Die Mehrheit der Deutschen ist durchaus der Auffassung, daß die Zusammenballung wirtschaftlicher Macht in den Händen von Kartellen, Trusts und Monopolen verhindert und, wo sie besteht, beseitigt werden muß. Sie weiß aber auch, daß gerade
in der chemischen Industrie Forschung und technischer Fortschritt gehemmt oder sogar lahmgelegt werden, wenn die Betriebe nicht eine gewisse Größe erreichen dürfen und sich durch Verbundwirtschaft helfen können. Sie weiß weiter, daß die sozialen Leistungen aller Art, insbesondere aber die Altersversorgung der Arbeitnehmer von Kleinbetrieben nicht in gleicher Art und in gleichem Maße vorgenommen werden können wie von Großbetrieben. Sie hält auch die Schaffung wirtschaftlich gesunder Unternehmen für richtig.
Es muß angenommen werden, daß sich die Alliierte Hohe Kommission in allen diesen Punkten mit uns in Übereinstimmung befindet. Um so unverständlicher ist es, wenn in Ziffer 3 des Art. 1 des Gesetzes Nr. 35 gesagt wird:
Die Alliierte Hohe Kommission wird die Maßnahmen treffen, die sie für erforderlich erachtet, um die Liquidierung der IG-Farbenindustrie-AG. durchzuführen und sie als juristische Person aufzulösen.
Warum will die Alliierte Hohe Kommission diese Aufspaltung von sich aus einseitig vornehmen? Warum überläßt sie die Regelung dieser Materie nicht den zuständigen deutschen Organen?
Dieses Problem ist sowohl im Wirtschaftlichen als auch im Rechtlichen derart kompliziert, daß man sich nicht gut vorstellen kann, deutsche Sachverständige seien zu seiner Bewältigung weniger geeignet als ausländische, mit den Verhältnissen viel weniger vertraute. Die westlichen Alliierten haben mit diesem Gesetz keinen Beweis für ihr Vertrauen zum deutschen Gesetzgeber erbracht. Mangelndes Vertrauen ist aber keine Grundlage für eine Zusammenarbeit und hat in der Regel als Reaktion mangelndes Vertrauen auf der andern Seite zur Folge.

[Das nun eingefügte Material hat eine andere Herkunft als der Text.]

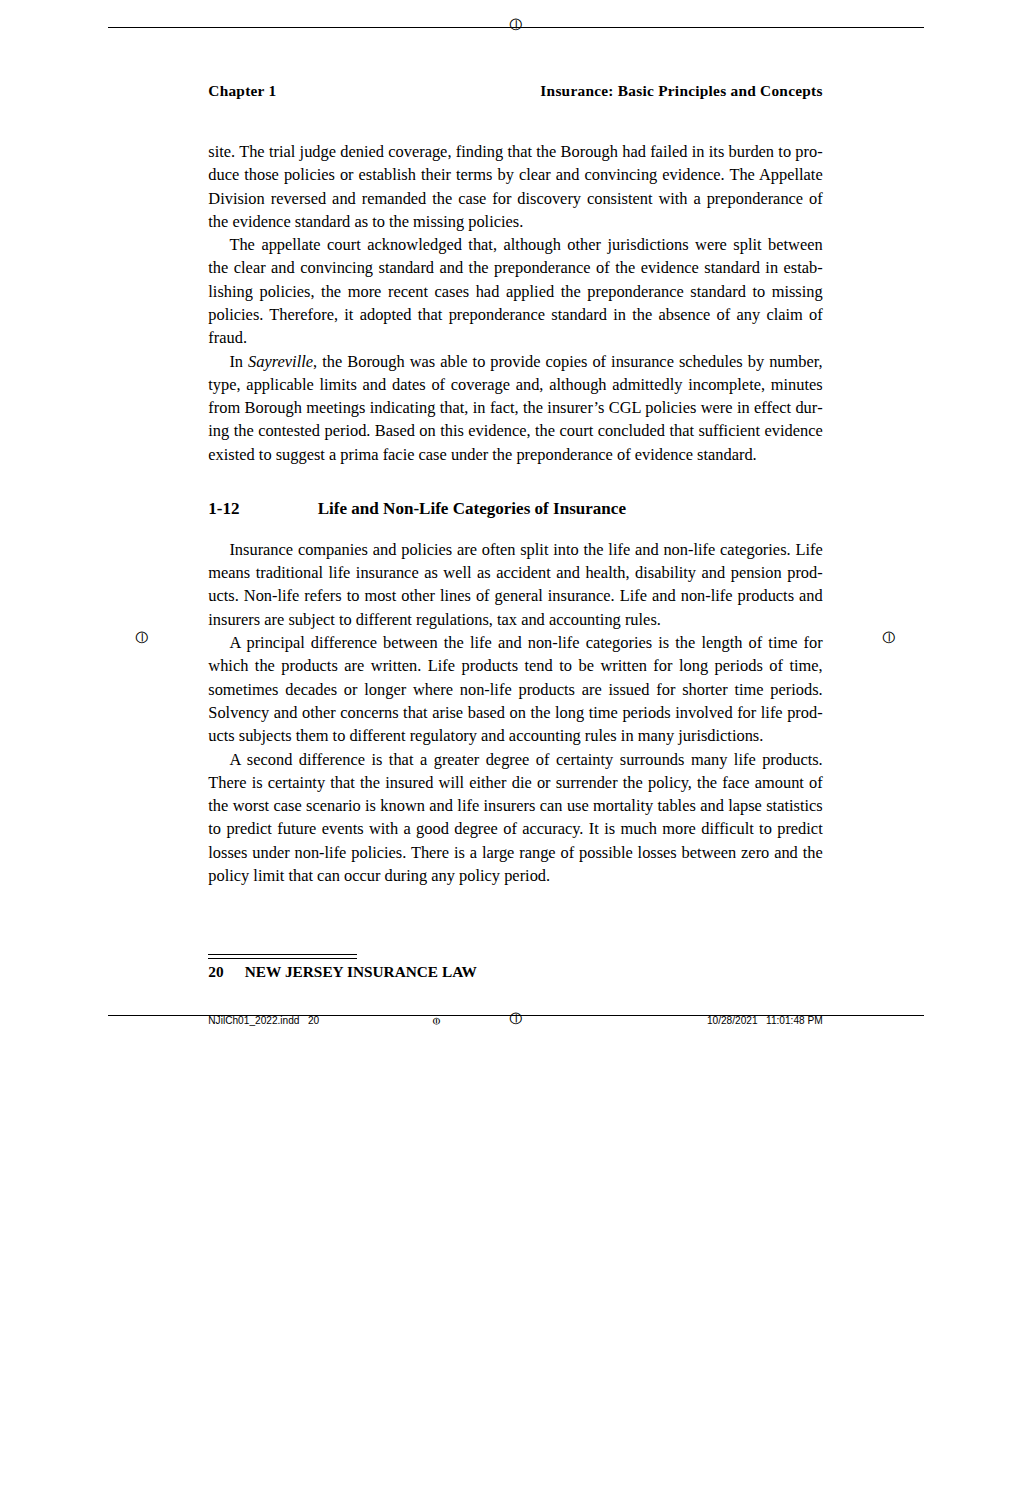⦶
⦶
⦶
⦶
Chapter 1 Insurance: Basic Principles and Concepts
site. The trial judge denied coverage, finding that the Borough had failed in its burden to produce those policies or establish their terms by clear and convincing evidence. The Appellate Division reversed and remanded the case for discovery consistent with a preponderance of the evidence standard as to the missing policies.
The appellate court acknowledged that, although other jurisdictions were split between the clear and convincing standard and the preponderance of the evidence standard in establishing policies, the more recent cases had applied the preponderance standard to missing policies. Therefore, it adopted that preponderance standard in the absence of any claim of fraud.
In Sayreville, the Borough was able to provide copies of insurance schedules by number, type, applicable limits and dates of coverage and, although admittedly incomplete, minutes from Borough meetings indicating that, in fact, the insurer’s CGL policies were in effect during the contested period. Based on this evidence, the court concluded that sufficient evidence existed to suggest a prima facie case under the preponderance of evidence standard.
1-12 Life and Non-Life Categories of Insurance
Insurance companies and policies are often split into the life and non-life categories. Life means traditional life insurance as well as accident and health, disability and pension products. Non-life refers to most other lines of general insurance. Life and non-life products and insurers are subject to different regulations, tax and accounting rules.
A principal difference between the life and non-life categories is the length of time for which the products are written. Life products tend to be written for long periods of time, sometimes decades or longer where non-life products are issued for shorter time periods. Solvency and other concerns that arise based on the long time periods involved for life products subjects them to different regulatory and accounting rules in many jurisdictions.
A second difference is that a greater degree of certainty surrounds many life products. There is certainty that the insured will either die or surrender the policy, the face amount of the worst case scenario is known and life insurers can use mortality tables and lapse statistics to predict future events with a good degree of accuracy. It is much more difficult to predict losses under non-life policies. There is a large range of possible losses between zero and the policy limit that can occur during any policy period.
20 NEW JERSEY INSURANCE LAW
NJilCh01_2022.indd 20 ⦶ 10/28/2021 11:01:48 PM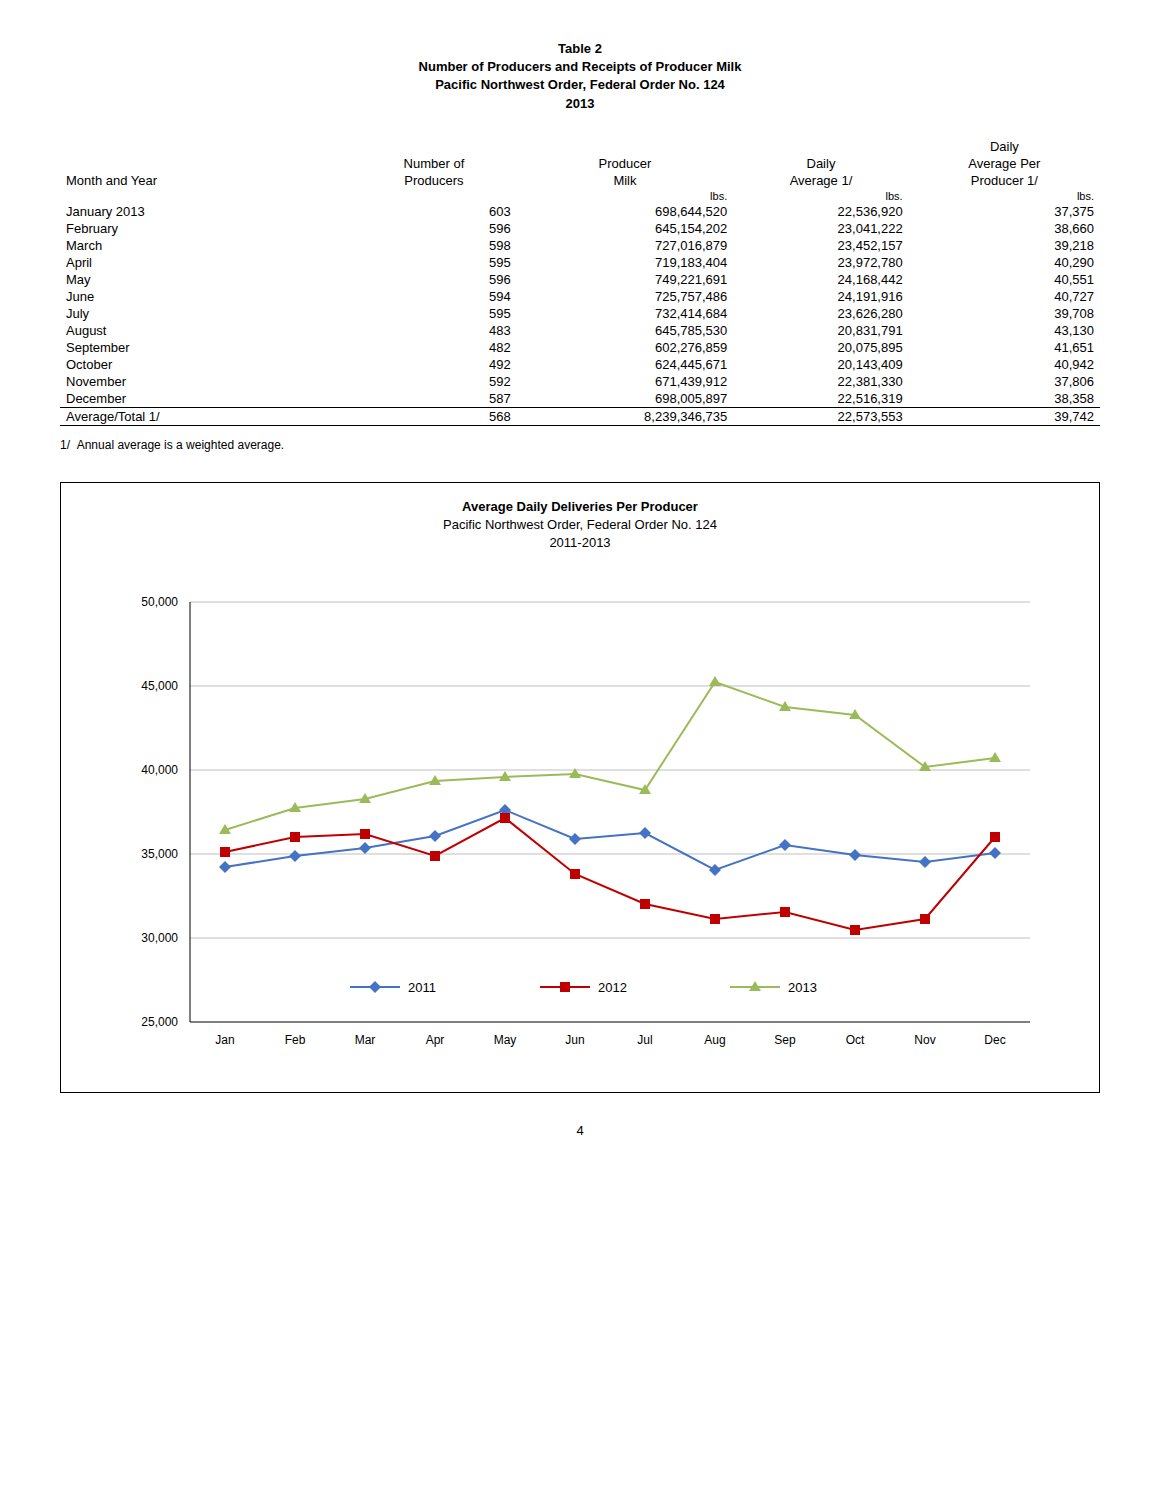Table 2
Number of Producers and Receipts of Producer Milk
Pacific Northwest Order, Federal Order No. 124
2013
| | | | | Daily |
| --- | --- | --- | --- | --- |
| | Number of | Producer | Daily | Average Per |
| Month and Year | Producers | Milk | Average 1/ | Producer 1/ |
| | | lbs. | lbs. | lbs. |
| January 2013 | 603 | 698,644,520 | 22,536,920 | 37,375 |
| February | 596 | 645,154,202 | 23,041,222 | 38,660 |
| March | 598 | 727,016,879 | 23,452,157 | 39,218 |
| April | 595 | 719,183,404 | 23,972,780 | 40,290 |
| May | 596 | 749,221,691 | 24,168,442 | 40,551 |
| June | 594 | 725,757,486 | 24,191,916 | 40,727 |
| July | 595 | 732,414,684 | 23,626,280 | 39,708 |
| August | 483 | 645,785,530 | 20,831,791 | 43,130 |
| September | 482 | 602,276,859 | 20,075,895 | 41,651 |
| October | 492 | 624,445,671 | 20,143,409 | 40,942 |
| November | 592 | 671,439,912 | 22,381,330 | 37,806 |
| December | 587 | 698,005,897 | 22,516,319 | 38,358 |
| Average/Total 1/ | 568 | 8,239,346,735 | 22,573,553 | 39,742 |
1/ Annual average is a weighted average.
Average Daily Deliveries Per Producer
Pacific Northwest Order, Federal Order No. 124
2011-2013
50,000 45,000 40,000 35,000 30,000 25,000 Jan Feb Mar Apr May Jun Jul Aug Sep Oct Nov Dec 2011 2012 2013
4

Das paßt aber in keiner Weise mehr in die Politik hinein, die von den westlichen Alliierten auf anderen Gebieten proklamiert wird. Das Gesetz Nr. 35 bedeutet einen Rückfall in Zeiten, die endgültig überwunden sein müssen, wenn Europa und der gesamte Westen politisch und wirtschaftlich gesunden sollen.
Die Bundesregierung wird deshalb aufgefordert, bei der Hohen Alliierten Kommission darauf hinzuwirken, daß die Zerlegung der IG-Farbenindustrie-AG. in wirtschaftlich gesunde, konkurrenzfähige und unabhängige Unternehmen in deutsche Hände gelegt wird; zum mindesten soll, wie es in der Interpellation Drucksache Nr. 1368 unter Ziffer 2 heißt, „ein von der Bundesregierung im Einvernehmen mit Bundestag und Bundesrat berufenes deutsches Gremium beauftragt werden, mit der Alliierten Hohen Kommission die Grundzüge für ein deutsches Gesetz zur Neuordnung des IG-
Farben-Komplexes zu erarbeiten".
Es soll aber in diesem Zeitpunkt schon betont werden, daß nach der Aufspaltung die neugebildeten Unternehmungen keinem ausländischen Sonderrecht mehr unterliegen dürfen und genau so behandelt werden müssen wie alle übrigen deutschen Wirtschaftsunternehmungen.